**TASK OBJECTIVE**
From the entries below, pull out each line where "input" appears.

**LISTED ENTRIES**
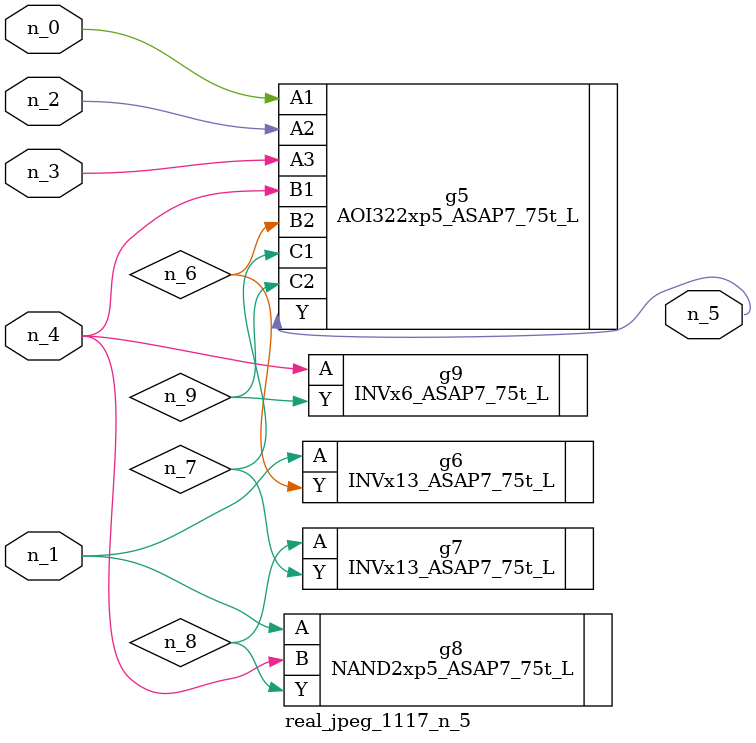
<source format=v>
module real_jpeg_1117_n_5 (n_4, n_0, n_1, n_2, n_3, n_5);

input n_4;
input n_0;
input n_1;
input n_2;
input n_3;

output n_5;

wire n_8;
wire n_6;
wire n_7;
wire n_9;

AOI322xp5_ASAP7_75t_L g5 ( 
.A1(n_0),
.A2(n_2),
.A3(n_3),
.B1(n_4),
.B2(n_6),
.C1(n_7),
.C2(n_9),
.Y(n_5)
);

INVx13_ASAP7_75t_L g6 ( 
.A(n_1),
.Y(n_6)
);

NAND2xp5_ASAP7_75t_L g8 ( 
.A(n_1),
.B(n_4),
.Y(n_8)
);

INVx6_ASAP7_75t_L g9 ( 
.A(n_4),
.Y(n_9)
);

INVx13_ASAP7_75t_L g7 ( 
.A(n_8),
.Y(n_7)
);


endmodule
</source>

**TASK RESPONSE**
input n_4;
input n_0;
input n_1;
input n_2;
input n_3;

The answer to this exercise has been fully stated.